5 tips to improve transcription accuracy
No matter which tool you use, the quality of the original audio greatly determines its accuracy. ``Even if the AI is excellent, it won't help if the voice is shaky.''
- Move the microphone closer to the speaker: Even with a smartphone's built-in microphone, the accuracy changes just by placing it in the center of the table
- Record in a quiet place: BGM in cafes and open spaces is the enemy of AI
- Consider a pin microphone for meetings with multiple people: If there are many speakers, their voices will overlap and recognition accuracy will decrease
- The ideal recording format is WAV/FLAC: You can often change to WAV output even with standard smartphone recording apps
- Divide long audio: Divide audio over 2 hours into 30 minute to 1 hour chunks to reduce errors
FAQ
Can audio recorded with a smartphone be transcribed using AI?

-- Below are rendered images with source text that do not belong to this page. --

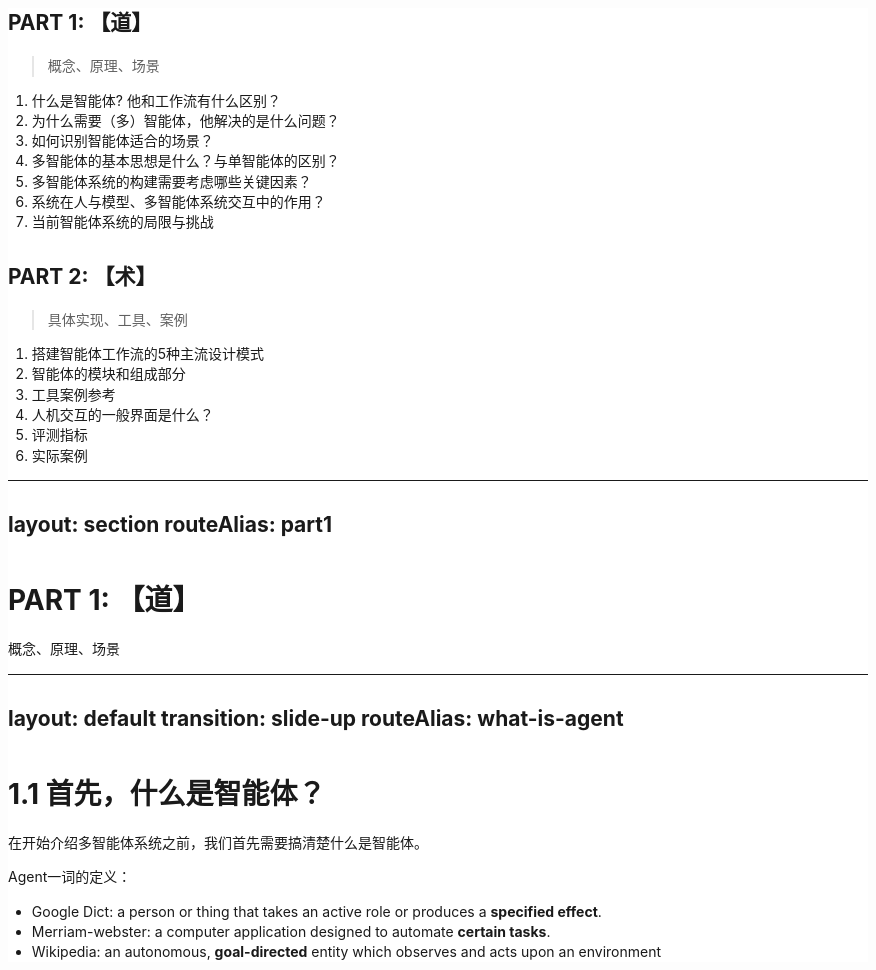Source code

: ## PART 1: 【道】

> 概念、原理、场景


1. 什么是智能体? 他和工作流有什么区别？
2. 为什么需要（多）智能体，他解决的是什么问题？
3. 如何识别智能体适合的场景？
4. 多智能体的基本思想是什么？与单智能体的区别？
5. 多智能体系统的构建需要考虑哪些关键因素？
6. 系统在人与模型、多智能体系统交互中的作用？
7. 当前智能体系统的局限与挑战
</div>
<div>

## PART 2: 【术】

> 具体实现、工具、案例

1. 搭建智能体工作流的5种主流设计模式
2. 智能体的模块和组成部分
3. 工具案例参考
4. 人机交互的一般界面是什么？
5. 评测指标
6. 实际案例 

</div>
</div>


---
layout: section
routeAlias: part1
---

# PART 1: 【道】
概念、原理、场景

---
layout: default
transition: slide-up
routeAlias: what-is-agent
---

# 1.1 首先，什么是智能体？

在开始介绍多智能体系统之前，我们首先需要搞清楚什么是智能体。

Agent一词的定义：
- Google Dict: a person or thing that takes an active role or produces a **specified effect**.
- Merriam-webster: a computer application designed to automate **certain tasks**.
- Wikipedia: an autonomous, **goal-directed** entity which observes and acts upon an environment
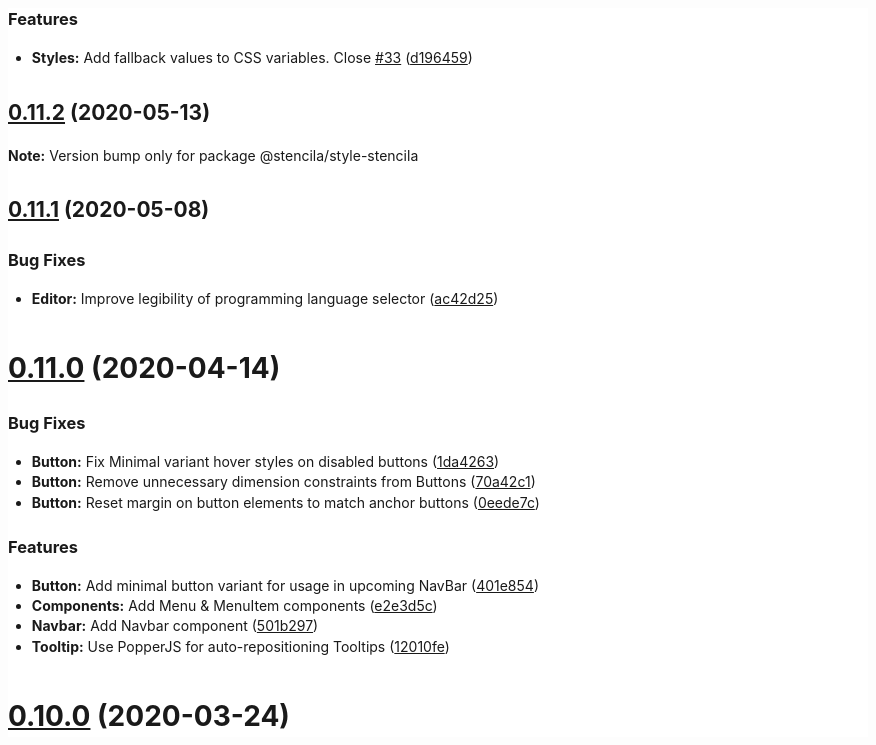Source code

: ### Features

- **Styles:** Add fallback values to CSS variables. Close [#33](https://github.com/stencila/style/issues/33) ([d196459](https://github.com/stencila/style/commit/d196459d94628515cc90c86511095e69cb4db6e0))

## [0.11.2](https://github.com/stencila/style/compare/@stencila/style-stencila@0.11.1...@stencila/style-stencila@0.11.2) (2020-05-13)

**Note:** Version bump only for package @stencila/style-stencila

## [0.11.1](https://github.com/stencila/style/compare/@stencila/style-stencila@0.11.0...@stencila/style-stencila@0.11.1) (2020-05-08)

### Bug Fixes

- **Editor:** Improve legibility of programming language selector ([ac42d25](https://github.com/stencila/style/commit/ac42d2576dea45f5d0b9157803e2169282ad5def))

# [0.11.0](https://github.com/stencila/style/compare/@stencila/style-stencila@0.10.0...@stencila/style-stencila@0.11.0) (2020-04-14)

### Bug Fixes

- **Button:** Fix Minimal variant hover styles on disabled buttons ([1da4263](https://github.com/stencila/style/commit/1da4263d365fa6ec6fb3906d15e70f8bed03bc55))
- **Button:** Remove unnecessary dimension constraints from Buttons ([70a42c1](https://github.com/stencila/style/commit/70a42c1077d910fc947c332cfb34de1f42664f20))
- **Button:** Reset margin on button elements to match anchor buttons ([0eede7c](https://github.com/stencila/style/commit/0eede7cef52bf2914b84251d5fc0f32f37453717))

### Features

- **Button:** Add minimal button variant for usage in upcoming NavBar ([401e854](https://github.com/stencila/style/commit/401e8545859bac1db83cd996ad846d29c695911c))
- **Components:** Add Menu & MenuItem components ([e2e3d5c](https://github.com/stencila/style/commit/e2e3d5c9d81e858dd31cf43261b22b349d26f9f9))
- **Navbar:** Add Navbar component ([501b297](https://github.com/stencila/style/commit/501b2978aaa976048bac08afc14beb9f209b99e8))
- **Tooltip:** Use PopperJS for auto-repositioning Tooltips ([12010fe](https://github.com/stencila/style/commit/12010fed11df520b117f0984671f832dfdc92047))

# [0.10.0](https://github.com/stencila/style/compare/@stencila/style-stencila@0.9.0...@stencila/style-stencila@0.10.0) (2020-03-24)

Yes, you can. You can transcribe files recorded with iPhone voice memos (M4A format) or Android recording apps (MP3 or OGG format) by simply uploading them to Google AI Studio. There is basically no need to convert file formats.
Is there a time limit for free AI transcription?
It depends on the tool. Google AI Studio has a usage limit per day, but there is no problem for one or two regular meetings. The free quota for Notta is 120 minutes per month, and for Otter.ai 600 minutes per month (as of March 2026).
Is it okay to hand over recordings of meetings containing confidential company information to AI?
Cloud-based services (Google AI Studio, Notta, Otter.ai, etc.) send audio data to the server, so please check your company's security policy. If the information is highly confidential, consider using the local version of Whisper (processes only on your PC and is not sent externally).
Can I directly pass an audio file to ChatGPT and transcribe it?
As of March 2026, there is no function to upload and transcribe audio files to the web and app versions of ChatGPT. The process is to first transcribe using OpenAI's speech recognition model "Whisper" or OpenAI API's "GPT-4o Transcribe", and then pass the result to ChatGPT for summarization and formatting.
Can I transcribe audio that is a mixture of Japanese and English?
Gemini and Whisper support multiple languages, so they can recognize mixed Japanese and English voices. However, it may be misrecognized at the timing of the change, so if you tell the user in advance that ``Japanese and English are mixed'' in the prompt, accuracy will be improved.
References
- Google AI Studio — Google, 2026
- Whisper - Robust Speech Recognition via Large-Scale Weak Supervision — OpenAI, GitHub
- Notta - AI transcription service — Notta Co., Ltd.
- AutoMemo — SourceNext Inc.
- Otter.ai - AI Meeting Assistant — Otter.ai, Inc.